Now, you can set [1] and [2] equal and solve for y. Set [1] and [3] equal and solve for z. Then sub them into the constraint to find your x value. Then you can sub that back into the other equations to find y and z.
Plug those into f(x,y,z) to find the point that is closest the origin.
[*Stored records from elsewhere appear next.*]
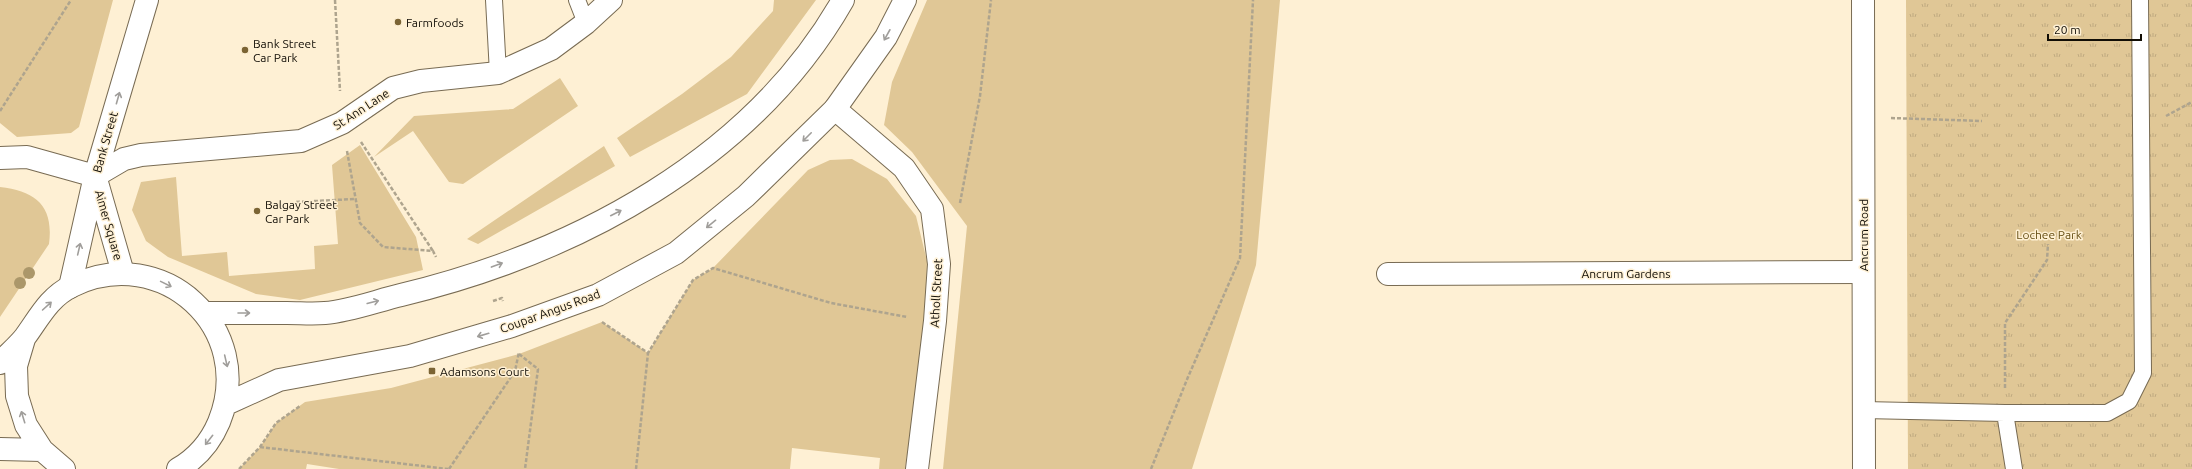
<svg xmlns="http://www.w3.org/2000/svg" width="2192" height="469" font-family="Ubuntu,sans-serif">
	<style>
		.green { fill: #e0c796 }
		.park { fill: url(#park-tufts) }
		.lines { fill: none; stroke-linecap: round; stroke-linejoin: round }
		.lane-casing { stroke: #786b53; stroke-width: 18 }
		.street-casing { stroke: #786b53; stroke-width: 24 }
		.secondary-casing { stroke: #786b53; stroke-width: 24 }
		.primary-casing { stroke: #786b53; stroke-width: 24 }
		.path { stroke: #aea48e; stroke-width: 2.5; stroke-dasharray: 4 2; stroke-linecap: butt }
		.lane { stroke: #fff; stroke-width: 16 }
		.street { stroke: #fff; stroke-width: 22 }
		.secondary { stroke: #fff; stroke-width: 22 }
		.primary { stroke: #fff; stroke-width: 22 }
		.tree { fill: #ab976a }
		.oneway { stroke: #a09e9b }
		.poi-dot { fill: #7b6434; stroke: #fef0d4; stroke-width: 1.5 }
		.labels { text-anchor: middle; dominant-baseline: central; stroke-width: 3; stroke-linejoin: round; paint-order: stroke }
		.poi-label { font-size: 12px; fill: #110d05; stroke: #fef0d4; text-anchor: start }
		.street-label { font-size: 12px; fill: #110d05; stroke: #fef0d4 }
		.park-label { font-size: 12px; fill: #674f14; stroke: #fef0d4 }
	</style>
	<defs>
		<pattern id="park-tufts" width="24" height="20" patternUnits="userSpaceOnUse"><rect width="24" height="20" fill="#e0c796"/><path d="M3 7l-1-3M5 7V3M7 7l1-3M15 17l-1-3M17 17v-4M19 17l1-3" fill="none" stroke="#bfaa80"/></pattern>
	</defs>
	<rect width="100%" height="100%" fill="#fef0d4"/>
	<!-- green -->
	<path class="green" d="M0,0H113L79,127L71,133L17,137L0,123Z
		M774,0H816L747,94L630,157L617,138L682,94L731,57L773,11Z
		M927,0H1280L1256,265L1192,469H943L967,226L912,152L884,125L892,82Z
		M560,78L578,106L463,184L449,182L413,131L374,157L414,116L513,109Z
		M360,145L416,237L423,270L300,300L256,294L168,257L146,241L132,210L141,182L176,177L182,256L227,252L229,276L315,269L314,246L338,244L332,165Z
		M604,146L615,166L478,244L467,239Z
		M852,159L887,179L916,216L927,261L926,320L905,469H879L880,458L792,448L790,469H339L307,464L306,469H239L260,447L276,423L305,402L391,388L519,354L602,322L648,353L693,280L713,268L808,170L830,160Z
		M0,187C36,191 54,206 49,244L0,317Z"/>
	<!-- park -->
	<path class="park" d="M1906,0H2192V469H1908Z"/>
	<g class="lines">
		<!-- lane casing -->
		<g class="lane-casing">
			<path id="lane" d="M494,0L498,73
				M577,0L586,23
				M1863,410L2005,413L2014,469
				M2005,413H2107L2129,401L2143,373L2140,0"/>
		</g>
		<!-- street casing -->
		<g class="street-casing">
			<path id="street" d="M835,109L904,168L932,209L939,264L935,321L917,469
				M0,158L27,157L95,176
				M95,176L124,159L141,155L301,141L342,123L393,88L421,81L498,73L551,49L586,23L611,0
				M96,179L123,273
				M1388,274L1863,272
				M70,287L95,176L147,0"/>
		</g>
		<!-- secondary casing -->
		<g class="secondary-casing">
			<path id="secondary" d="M1863,0L1864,469"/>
		</g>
		<!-- primary casing -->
		<g class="primary-casing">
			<path id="primary" d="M205,313C233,313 260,313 287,313C300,313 313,314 325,313C350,311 376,301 401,295C575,253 752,160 843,0
				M24,339L16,366L17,396L26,425L42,450L64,469
				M0,363C8,354 18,346 25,337C39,318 49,297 72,286C162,242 257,328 219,422C211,441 197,458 178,469
				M226,404L279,380L410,356L512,326L598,295L676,253L746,196L835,109L886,37L905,0
				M0,449L42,450"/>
		</g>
		<!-- path -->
		<path class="path" d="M335,0L340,91
			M0,111L71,0
			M2166,116L2192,102
			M1891,118L1982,121
			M361,142L433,251
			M347,151L360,223L383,247L433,251L436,257
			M296,202L355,199
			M960,203L980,96L991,0
			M493,301L502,298L503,301
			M602,322L648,353L693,280L713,268L831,303L907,317
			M519,354L538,369L525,469
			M2005,388V323L2047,260L2048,244
			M260,447L448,469
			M239,469L260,447L276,423L300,406
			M449,469L515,371L519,352
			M636,469L648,353
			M1151,469L1188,377L1240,258L1253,0"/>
		<!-- lane -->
		<use href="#lane" class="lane"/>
		<!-- street -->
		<use href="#street" class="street"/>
		<!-- secondary -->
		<use href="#secondary" class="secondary"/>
		<!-- primary -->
		<use href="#primary" class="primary"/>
	</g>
	<!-- trees -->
	<g class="tree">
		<circle cx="29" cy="273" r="6"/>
		<circle cx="20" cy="283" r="6"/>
	</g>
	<!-- one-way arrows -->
	<defs><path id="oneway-shaft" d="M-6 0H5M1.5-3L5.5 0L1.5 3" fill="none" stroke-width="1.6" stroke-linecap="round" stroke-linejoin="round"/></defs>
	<g class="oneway">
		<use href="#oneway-shaft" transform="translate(887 35) rotate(119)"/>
		<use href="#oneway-shaft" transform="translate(118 98) rotate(-74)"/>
		<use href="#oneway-shaft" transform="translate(807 137) rotate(135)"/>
		<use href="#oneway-shaft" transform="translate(616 213) rotate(-27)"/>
		<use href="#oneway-shaft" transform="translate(711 224) rotate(141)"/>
		<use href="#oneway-shaft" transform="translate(79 249) rotate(-77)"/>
		<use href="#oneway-shaft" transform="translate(497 265) rotate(-20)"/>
		<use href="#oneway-shaft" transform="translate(166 284) rotate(26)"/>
		<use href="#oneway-shaft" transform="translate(373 302) rotate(-14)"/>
		<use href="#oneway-shaft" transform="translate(47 306) rotate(-42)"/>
		<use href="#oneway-shaft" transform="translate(244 313)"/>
		<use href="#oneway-shaft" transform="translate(483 335) rotate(164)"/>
		<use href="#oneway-shaft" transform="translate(226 361) rotate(77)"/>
		<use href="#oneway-shaft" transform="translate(23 417) rotate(-107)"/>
		<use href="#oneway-shaft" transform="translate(209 440) rotate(128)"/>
	</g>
	<!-- markers -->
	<g class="poi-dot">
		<circle cx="398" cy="22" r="4"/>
		<circle cx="245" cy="50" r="4"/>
		<circle cx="257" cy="211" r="4"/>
		<rect x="428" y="367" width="8" height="8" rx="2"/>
	</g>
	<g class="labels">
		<!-- poi labels -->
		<g class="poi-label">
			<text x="406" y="22">Farmfoods</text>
			<text x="253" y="43">Bank Street<tspan x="253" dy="14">Car Park</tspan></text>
			<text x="265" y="204">Balgay Street<tspan x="265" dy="14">Car Park</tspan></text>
			<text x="440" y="371">Adamsons Court</text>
		</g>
		<!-- street labels -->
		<g class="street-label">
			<text transform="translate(361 109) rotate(-33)">St Ann Lane</text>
			<text transform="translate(105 142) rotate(-74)">Bank Street</text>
			<text transform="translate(109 225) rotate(74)">Aimer Square</text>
			<text transform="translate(1863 235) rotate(-90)">Ancrum Road</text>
			<text x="1626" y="273">Ancrum Gardens</text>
			<text transform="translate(936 293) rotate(-87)">Atholl Street</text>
			<text transform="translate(550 311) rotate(-20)">Coupar Angus Road</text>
		</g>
		<!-- park labels -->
		<g class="park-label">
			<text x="2049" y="234">Lochee Park</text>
		</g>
	</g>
	<!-- scale -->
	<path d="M2048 34v6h93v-6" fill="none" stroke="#110d05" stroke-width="2"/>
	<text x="2054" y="34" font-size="12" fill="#110d05" stroke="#fef0d4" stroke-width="3" paint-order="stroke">20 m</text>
</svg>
There may be several to check.
• May 27th 2008, 12:03 AM
Opalg
Quote:

Originally Posted by galactus
We want to find the extrema of $\displaystyle f(x,y,z)=x^{2}+y^{2}+z^{2}$ subject to the constraint $\displaystyle xyz^{2}=5$

In other words, we want to find the extrema of $\displaystyle f(x,y) = x^2+y^2+\frac5{xy}$. Put the two partial derivatives equal to zero and you get the equations $\displaystyle 2x=5/y^2$, $\displaystyle 2y=5/x^2$. Thus $\displaystyle 2x^4=5x$. Discounting the solution x=0, you see that $\displaystyle x=(5/2)^{1/3}$ (with y=x and z=2x). I think that's easier than using Lagrange multipliers for this question.
• May 27th 2008, 04:31 AM
galactus
Yes, it is easier, but Lagrange is a good thing to learn. (Clapping)
• May 27th 2008, 11:34 AM
flgator11
Well thanks to both of you for your help! It's much appreciated.